Egi mengapresiasi sikap seluruh pihak yang telah membuka ruang dialog dan mengedepankan pendekatan kemanusiaan dalam proses penyelesaian perkara tersebut.

Sementara itu, Kepala Kejaksaan Negeri Lampung Selatan Suci Wijayanti menegaskan bahwa upaya penyelesaian melalui restorative justice sejalan dengan arahan Kejaksaan Agung dan Kejaksaan Tinggi Lampung.

Menurutnya, proses penegakan hukum harus tetap berjalan sesuai ketentuan, namun pada saat yang sama perlu mempertimbangkan rasa keadilan dan nilai kemanusiaan yang berkembang di tengah masyarakat.

“Meskipun hati nurani tidak tertulis di dalam buku hukum, rasa keadilan dan nilai kemanusiaan harus tetap menjadi bagian penting dalam setiap proses penegakan hukum,” kata Suci.

Ia menjelaskan, ruang untuk penyelesaian secara damai sebenarnya telah diupayakan sejak awal proses perkara. Namun, upaya tersebut sempat menghadapi kendala karena adanya ketentuan internal perusahaan yang harus dipenuhi.

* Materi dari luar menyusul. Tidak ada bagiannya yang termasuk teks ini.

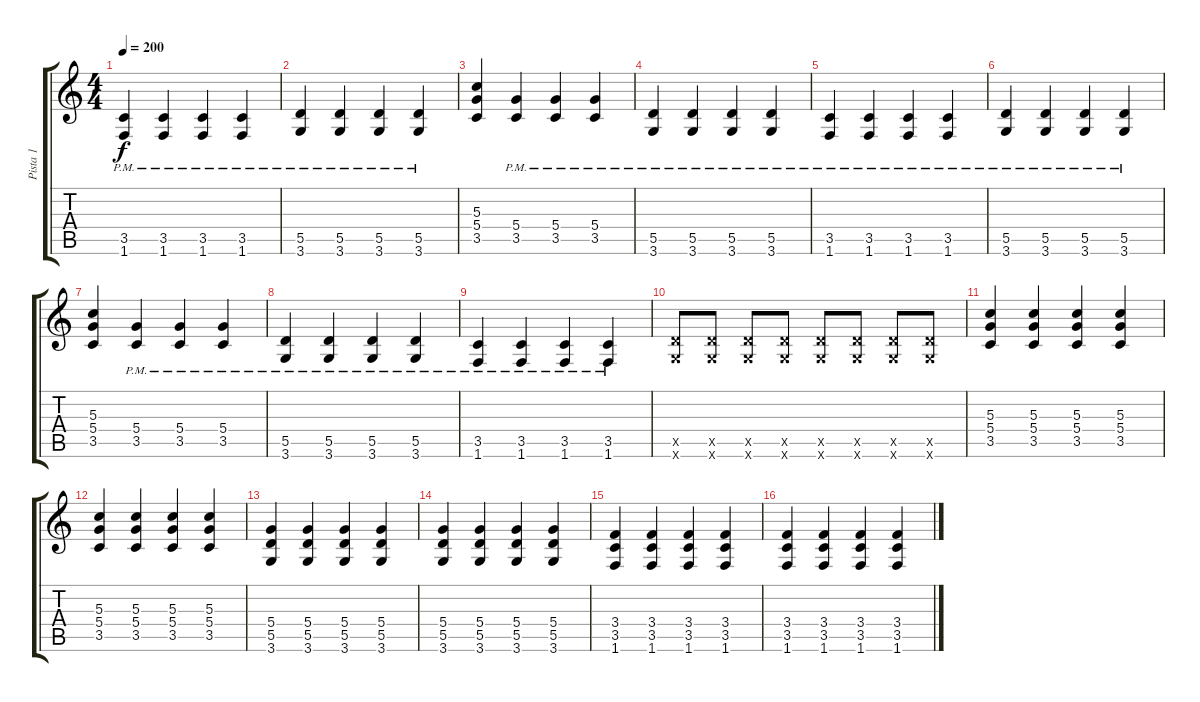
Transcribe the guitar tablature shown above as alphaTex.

\track ("Pista 1" "Pista 1") {instrument distortionguitar}
\staff {score tabs}
\tuning (E4 B3 G3 D3 A2 E2) {hide}
\ts (4 4)
\tempo 200
\clef g2
\ks c
(3.5{pm} 1.6{pm}).4{dy f} (3.5{pm} 1.6{pm}).4 (3.5{pm} 1.6{pm}).4 (3.5{pm} 1.6{pm}).4 |
(5.5{pm} 3.6{pm}).4 (5.5{pm} 3.6{pm}).4 (5.5{pm} 3.6{pm}).4 (5.5{pm} 3.6{pm}).4 |
(5.3 5.4 3.5).4 (5.4{pm} 3.5{pm}).4 (5.4{pm} 3.5{pm}).4 (5.4{pm} 3.5{pm}).4 |
(5.5{pm} 3.6{pm}).4 (5.5{pm} 3.6{pm}).4 (5.5{pm} 3.6{pm}).4 (5.5{pm} 3.6{pm}).4 |
(3.5{pm} 1.6{pm}).4 (3.5{pm} 1.6{pm}).4 (3.5{pm} 1.6{pm}).4 (3.5{pm} 1.6{pm}).4 |
(5.5{pm} 3.6{pm}).4 (5.5{pm} 3.6{pm}).4 (5.5{pm} 3.6{pm}).4 (5.5{pm} 3.6{pm}).4 |
(5.3 5.4 3.5).4 (5.4{pm} 3.5{pm}).4 (5.4{pm} 3.5{pm}).4 (5.4{pm} 3.5{pm}).4 |
(5.5{pm} 3.6{pm}).4 (5.5{pm} 3.6{pm}).4 (5.5{pm} 3.6{pm}).4 (5.5{pm} 3.6{pm}).4 |
(3.5{pm} 1.6{pm}).4 (3.5{pm} 1.6{pm}).4 (3.5{pm} 1.6{pm}).4 (3.5{pm} 1.6{pm}).4 |
(5.5{x} 3.6{x}).8 (5.5{x} 3.6{x}).8 (5.5{x} 3.6{x}).8 (5.5{x} 3.6{x}).8 (5.5{x} 3.6{x}).8 (5.5{x} 3.6{x}).8 (5.5{x} 3.6{x}).8 (5.5{x} 3.6{x}).8 |
(5.3 5.4 3.5).4 (5.3 5.4 3.5).4 (5.3 5.4 3.5).4 (5.3 5.4 3.5).4 |
(5.3 5.4 3.5).4 (5.3 5.4 3.5).4 (5.3 5.4 3.5).4 (5.3 5.4 3.5).4 |
(5.4 5.5 3.6).4 (5.4 5.5 3.6).4 (5.4 5.5 3.6).4 (5.4 5.5 3.6).4 |
(5.4 5.5 3.6).4 (5.4 5.5 3.6).4 (5.4 5.5 3.6).4 (5.4 5.5 3.6).4 |
(3.4 3.5 1.6).4 (3.4 3.5 1.6).4 (3.4 3.5 1.6).4 (3.4 3.5 1.6).4 |
(3.4 3.5 1.6).4 (3.4 3.5 1.6).4 (3.4 3.5 1.6).4 (3.4 3.5 1.6).4
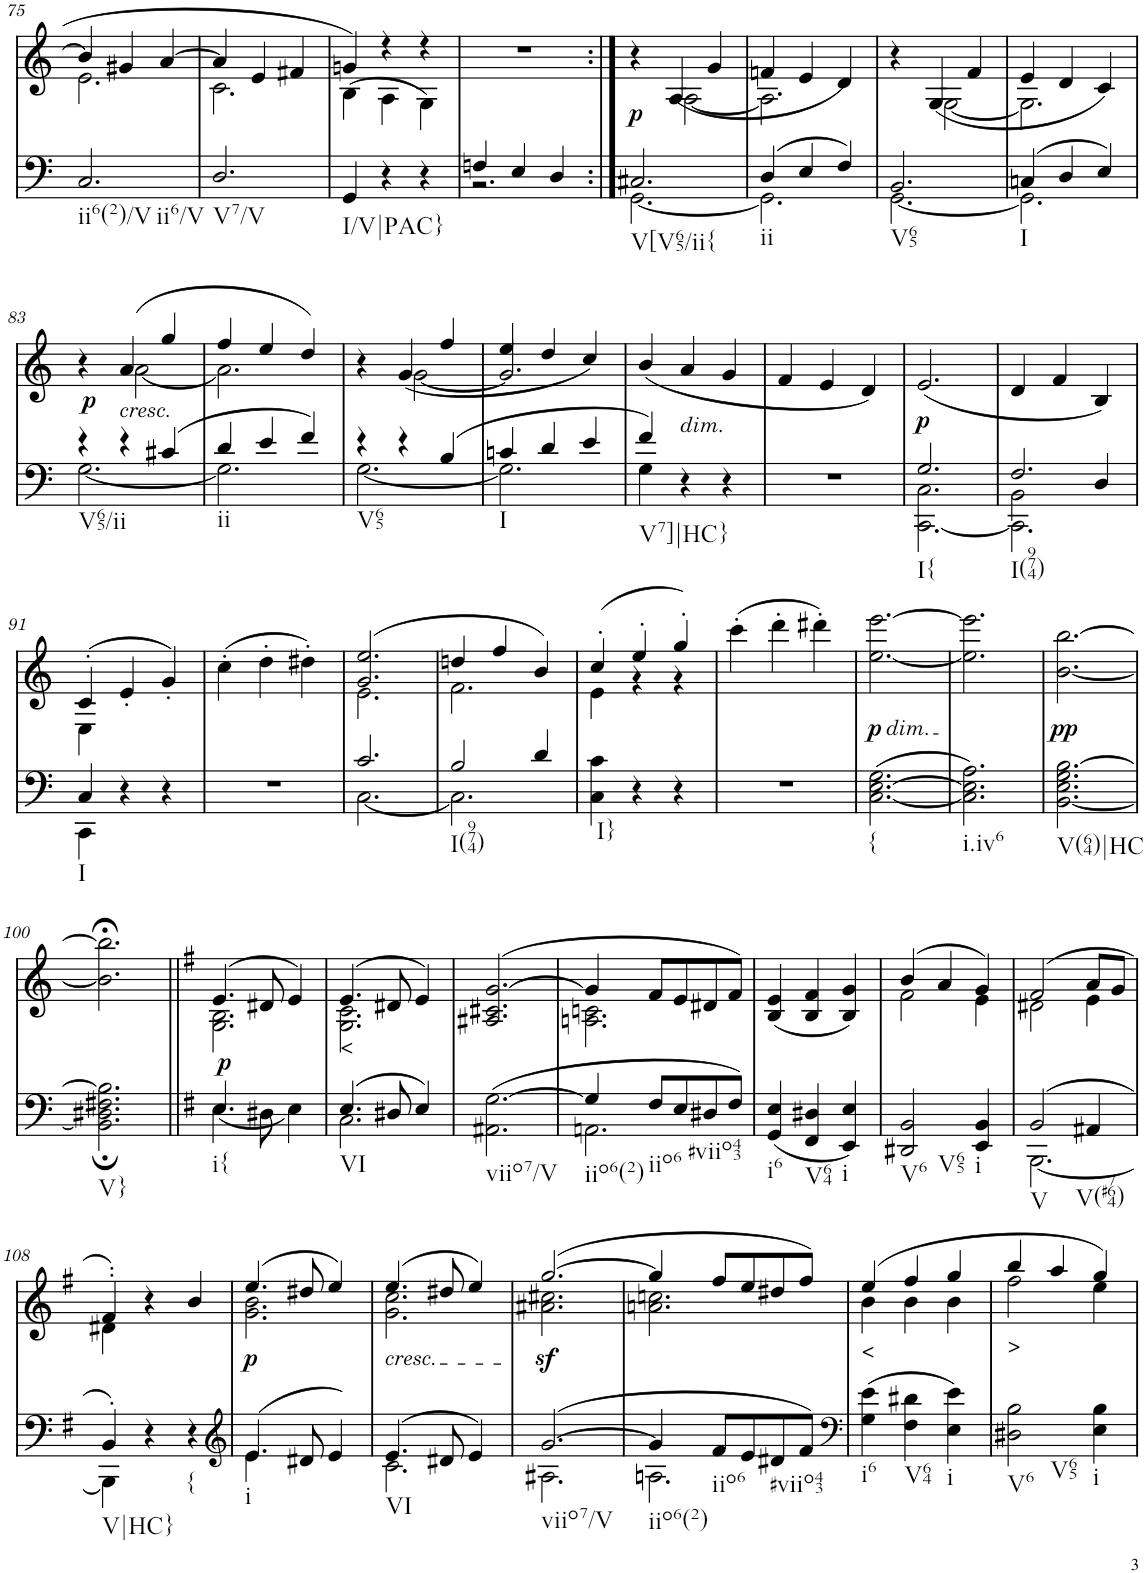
**kern	**dynam	**kern	**text	**dynam
*part2	*part2	*part1	*part1	*part1
*staff2	*staff2	*staff1	*staff1	*staff1
*I"piano	*	*I"piano	*	*
*I'Pno	*	*I'Pno	*	*
!!LO:PB:g=z
*clefF4	*	*clefG2	*	*
*k[]	*	*k[]	*	*
*M3/4	*	*M3/4	*	*
=75	=75	=75	=75	=75
*	*	*^	*	*
!LO:TX:b:t=ii6(2)/V	!	!	!	!	!
!LO:TX:b:t=ii6/V	!	!	!	!	!
2.C/	.	4b/]	2.e\	.	.
.	.	4g#X/	.	.	.
.	.	[4a/	.	.	.
=76	=76	=76	=76	=76	=76
!LO:TX:b:t=V7/V	!	!	!	!	!
2.D/	.	4a/]	2.c\	.	.
.	.	4e/	.	.	.
.	.	4f#X/	.	.	.
=77	=77	=77	=77	=77	=77
!LO:TX:b:t=I/V|PAC}	!	!	!	!	!
4GG/	.	4gn/	(>4B\	.	.
4r	.	4r	4A\	.	.
4r	.	4r	4G\)	.	.
*	*	*v	*v	*	*
=78	=78	=78	=78	=78
*^	*	*	*	*
4Fn/	2.r	.	2.r	.	.
4E/	.	.	.	.	.
4D/	.	.	.	.	.
=79:|!	=79:|!	=79:|!	=79:|!	=79:|!	=79:|!
*	*	*	*^	*	*
!LO:TX:b:t=V[V65/ii{	!	!	!	!	!	!
!	!	!	!	!	!	!LO:DY:b
2.C#X/	[2.GG\	.	4r	4ryy	.	p
.	.	.	[2A\	(4A/	.	.
.	.	.	.	4g/	.	.
=80	=80	=80	=80	=80	=80	=80
!LO:TX:b:t=ii	!	!	!	!	!	!
(4D/	2.GG\]	.	2.A\]	4fn/	.	.
4E/	.	.	.	4e/	.	.
4F/)	.	.	.	4d/)	.	.
=81	=81	=81	=81	=81	=81	=81
!LO:TX:b:t=V65	!	!	!	!	!	!
2.BB/	[2.GG\	.	4r	4ryy	.	.
.	.	.	[2G\	(4G/	.	.
.	.	.	.	4f/	.	.
=82	=82	=82	=82	=82	=82	=82
!LO:TX:b:t=I	!	!	!	!	!	!
(4Cn/	2.GG\]	.	2.G\]	4e/	.	.
4D/	.	.	.	4d/	.	.
4E/)	.	.	.	4c/)	.	.
!!LO:LB:g=z	!!
=83	=83	=83	=83	=83	=83	=83
!LO:TX:b:t=V65/ii	!	!	!	!	!	!
!	!	!	!	!	!	!LO:DY:b
4r	[2.G\	.	4r	4ryy	.	p
!	!	!	!LO:TX:b:i:t=cresc.	!	!	!
4r	.	.	(4a/	[2a\	.	.
(4c#X/	.	.	4gg/	.	.	.
=84	=84	=84	=84	=84	=84	=84
!LO:TX:b:t=ii	!	!	!	!	!	!
4d/	2.G\]	.	4ff/	2.a\]	.	.
4e/	.	.	4ee/	.	.	.
4f/)	.	.	4dd/)	.	.	.
=85	=85	=85	=85	=85	=85	=85
!LO:TX:b:t=V65	!	!	!	!	!	!
4r	[2.G\	.	4r	4ryy	.	.
4r	.	.	[2g\	(4g/	.	.
(4B/	.	.	.	4ff/	.	.
=86	=86	=86	=86	=86	=86	=86
!LO:TX:b:t=I	!	!	!	!	!	!
4cn/	2.G\]	.	2.g/]	4ee/	.	.
4d/	.	.	.	4dd/	.	.
4e/	.	.	.	4cc/)	.	.
=87	=87	=87	=87	=87	=87	=87
!LO:TX:b:t=V7]|HC}	!	!	!	!	!	!
*	*	*	*v	*v	*	*
4f/)	4G\	.	(4b/	.	.
!LO:TX:a:i:t=dim.	!	!	!	!	!
4r	2ryy	.	4a/	.	.
4r	.	.	4g/	.	.
*v	*v	*	*	*	*
=88	=88	=88	=88	=88
2.r	.	4f/	.	.
.	.	4e/	.	.
.	.	4d/)	.	.
=89	=89	=89	=89	=89
*^	*	*	*	*
!LO:TX:b:t=I{	!	!	!	!	!
!	!	!	!	!LO:LY:b	!LO:DY:b
2.G/	[2.CC\ 2.C\	.	(2.e/	p	p
=90	=90	=90	=90	=90	=90
*	*^	*	*	*	*
!LO:TX:b:t=I(974)	!	!	!	!	!	!
2BB\	2.CC\]	2.F/	.	4d/	.	.
.	.	.	.	4f/	.	.
4D/	.	.	.	4B/)	.	.
*	*v	*v	*	*	*	*
!!LO:LB:g=z
=91	=91	=91	=91	=91	=91
*	*	*	*^	*	*
!LO:TX:b:t=I	!	!	!	!	!	!
4C/	4CC\	.	(4c'/	4E\	.	.
4r	2ryy	.	4e'/	2ryy	.	.
4r	.	.	4g'/)	.	.	.
*v	*v	*	*	*	*	*
*	*	*v	*v	*	*
=92	=92	=92	=92	=92
2.r	.	(4cc'\	.	.
.	.	4dd'\	.	.
.	.	4dd#X'\)	.	.
=93	=93	=93	=93	=93
*^	*	*^	*	*
2.c/	[2.C\	.	(2.g/ 2.ee/	2.e\	.	.
=94	=94	=94	=94	=94	=94	=94
!LO:TX:b:t=I(974)	!	!	!	!	!	!
2B/	2.C\]	.	4ddn/	2.f\	.	.
.	.	.	4ff/	.	.	.
4d/	.	.	4b/)	.	.	.
*v	*v	*	*	*	*	*
=95	=95	=95	=95	=95	=95
!LO:TX:b:t=I}	!	!	!	!	!
!	!	!	!	!LO:LY:b	!
4C\ 4c\	.	(4cc'/	4e\	<	.
4r	.	4ee'/	4r	.	.
4r	.	4gg'/)	4r	.	.
*	*	*v	*v	*	*
=96	=96	=96	=96	=96
2.r	.	(4ccc'\	.	.
.	.	4ddd'\	.	.
.	.	4ddd#X'\)	.	.
=97	=97	=97	=97	=97
!	!	!LO:TX:b:i:t=dim.	!	!
!LO:TX:b:t={	!	!	!	!
!	!	!	!LO:LY:b	!LO:DY:b
(>[2.C\ [2.E\ 2.G\	.	[2.ee\ [2.eee\	p	p
=98	=98	=98	=98	=98
!LO:TX:b:t=i.iv6	!	!	!	!
2.C\] 2.E\] 2.A\)	.	2.ee\] 2.eee\]	.	.
=99	=99	=99	=99	=99
!LO:TX:b:t=V(64)|HC	!	!	!	!
!	!	!	!LO:LY:b	!LO:DY:b
[2.BB\ 2.E\ 2.G\ [2.B\	.	[2.b\ [2.bb\	pp	pp
!!LO:LB:g=z
=100	=100	=100	=100	=100
!LO:TX:b:t=V}	!	!	!	!
2.BB\]; 2.D#X\; 2.F#X\; 2.B\];	.	2.b\];< 2.bb\];<	.	.
=101||	=101||	=101||	=101||	=101||
*k[f#]	*	*k[f#]	*	*
*^	*	*^	*	*
!LO:TX:b:t=i{	!	!	!	!	!	!
!	!	!LO:DY:a	!	!	!LO:LY:b	!
(4.E/	4.E\	p	(4.e/	2.G\ 2.B\	p	.
8ryy	8D#X\	.	8d#X/	.	.	.
4ryy	4E\)	.	4e/)	.	.	.
=102	=102	=102	=102	=102	=102	=102
!LO:TX:b:t=VI	!	!	!	!	!	!
!	!	!	!	!	!LO:LY:b	!
(4.E/	2.C\	.	(4.e/	2.G\ 2.c\	<	.
8D#X/	.	.	8d#X/	.	.	.
4E/)	.	.	4e/)	.	.	.
*v	*v	*	*	*	*	*
*	*	*v	*v	*	*
=103	=103	=103	=103	=103
!LO:TX:b:t=viio7/V	!	!	!	!
(2.AA#X\ [2.G\	.	(2.A#X/ 2.c#X/ [2.g/	.	.
=104	=104	=104	=104	=104
*^	*	*^	*	*
!LO:TX:b:t=iio6(2)	!	!	!	!	!	!
4G/]	2.AAn\	.	4g/]	2.An\ 2.cn\	.	.
!LO:TX:b:t=iio6	!	!	!	!	!	!
8F#/L	.	.	8f#/L	.	.	.
8E/	.	.	8e/	.	.	.
!LO:TX:b:t=#viio43	!	!	!	!	!	!
8D#X/	.	.	8d#X/	.	.	.
8F#/J)	.	.	8f#/J)	.	.	.
*v	*v	*	*	*	*	*
*	*	*v	*v	*	*
=105	=105	=105	=105	=105
!LO:TX:b:t=i6	!	!	!	!
(4GG/ 4E/	.	(4B/ 4e/	.	.
!LO:TX:b:t=V64	!	!	!	!
4FF#/ 4D#X/	.	4B/ 4f#/	.	.
!LO:TX:b:t=i	!	!	!	!
4EE/ 4E/)	.	4B/ 4g/)	.	.
=106	=106	=106	=106	=106
*	*	*^	*	*
!LO:TX:b:t=V6	!	!	!	!	!
!LO:TX:b:t=V65	!	!	!	!	!
2DD#X/ 2BB/	.	(4b/	2f#\	.	.
.	.	4a/	.	.	.
!LO:TX:b:t=i	!	!	!	!	!
4EE/ 4BB/	.	4g/)	4e\	.	.
=107	=107	=107	=107	=107	=107
*^	*	*	*	*	*
!LO:TX:b:t=V	!	!	!	!	!	!
(2BB/	[2.BBB\	.	(2f#/	2d#X\	.	.
!LO:TX:b:t=V(#764)	!	!	!	!	!	!
4AA#X/	.	.	8a/L	4e\	.	.
.	.	.	8g/J	.	.	.
!!LO:LB:g=z	!!
=108	=108	=108	=108	=108	=108	=108
!LO:TX:b:t=V|HC}	!	!	!	!	!	!
4BB'/)	4BBB\]	.	4f#''/)	4d#X\	.	.
4r	2ryy	.	4r	2ryy	.	.
!LO:TX:b:t={	!	!	!	!	!	!
4r	.	.	4b/	.	.	.
=109	=109	=109	=109	=109	=109	=109
*clefG2	*	*	*	*	*	*
!LO:TX:b:t=i	!	!	!	!	!	!
!	!	!	!	!	!LO:LY:b	!LO:DY:b
(>4.e\	4.e/	.	(4.ee/	2.g\ 2.b\	p	p
8ryy	8d#X/	.	8dd#X/	.	.	.
4ryy	4e/)	.	4ee/)	.	.	.
=110	=110	=110	=110	=110	=110	=110
!	!	!	!LO:TX:b:i:t=cresc.	!	!	!
!LO:TX:b:t=VI	!	!	!	!	!	!
!	!	!	!	!	!LO:LY:b	!
(4.e/	2.c\	.	(4.ee/	2.g\ 2.cc\	<	.
8d#X/	.	.	8dd#X/	.	.	.
4e/)	.	.	4ee/)	.	.	.
=111	=111	=111	=111	=111	=111	=111
!LO:TX:b:t=viio7/V	!	!	!	!	!	!
!	!	!	!	!	!	!LO:DY:b
([2.g/	2.A#X\	.	([2.gg/	2.a#X\ 2.cc#X\	.	sf
=112	=112	=112	=112	=112	=112	=112
!LO:TX:b:t=iio6(2)	!	!	!	!	!	!
4g/]	2.An\	.	4gg/]	2.an\ 2.ccn\	.	.
!LO:TX:b:t=iio6	!	!	!	!	!	!
8f#/L	.	.	8ff#/L	.	.	.
8e/	.	.	8ee/	.	.	.
!LO:TX:b:t=#viio43	!	!	!	!	!	!
8d#X/	.	.	8dd#X/	.	.	.
8f#/J)	.	.	8ff#/J)	.	.	.
*v	*v	*	*	*	*	*
=113	=113	=113	=113	=113	=113
*clefF4	*	*	*	*	*
!LO:TX:b:t=i6	!	!	!	!	!
!	!	!	!	!LO:LY:b	!
(4G\ 4e\	.	(4ee/	4b\	<	.
!LO:TX:b:t=V64	!	!	!	!	!
4F#\ 4d#X\	.	4ff#/	4b\	.	.
!LO:TX:b:t=i	!	!	!	!	!
4E\ 4e\)	.	4gg/	4b\	.	.
=114	=114	=114	=114	=114	=114
!LO:TX:b:t=V6	!	!	!	!	!
!LO:TX:b:t=V65	!	!	!	!	!
!	!	!	!	!LO:LY:b	!
2D#X\ 2B\	.	4bb/	2ff#\	>	.
.	.	4aa/	.	.	.
!LO:TX:b:t=i	!	!	!	!	!
4E\ 4B\	.	4gg/)	4ee\	.	.
*	*	*v	*v	*	*
=	=	=	=	=
*-	*-	*-	*-	*-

“Namun akhirnya, setelah dimediasi oleh Pak Bupati, pihak PTPN bersedia menempuh jalan damai,” ujarnya.

Sebagai tindak lanjut, Kejari Lampung Selatan tengah melakukan koordinasi dengan Majelis Hakim Pengadilan Negeri Lampung Selatan terkait upaya penangguhan dan pengalihan penahanan terhadap Mujiran.

“Insyaallah mulai Senin (25/5/2026), proses itu mulai kami dorong. Keluarga tinggal mengajukan surat permohonan penangguhan dan pengalihan penahanan ke pengadilan,” jelas Suci.

Sebelumnya, Bupati Egi juga mengunjungi kediaman Mujiran di Desa Wonodadi, Kecamatan Tanjung Sari, Sabtu siang (23/5/2026). Dalam kunjungan tersebut, Bupati menyerahkan bantuan sosial dan tali asih kepada keluarga Mujiran.

Bantuan tersebut diharapkan dapat membantu memenuhi kebutuhan keluarga selama proses hukum berlangsung, sekaligus memberikan dukungan moril kepada keluarga yang tengah menantikan penyelesaian perkara dan kepulangan Mujiran.

Terbukanya ruang penyelesaian damai tersebut menjadi langkah positif dalam upaya mencari penyelesaian perkara yang tetap berada dalam koridor hukum, sekaligus memberikan ruang bagi pendekatan keadilan restoratif dan nilai-nilai kemanusiaan.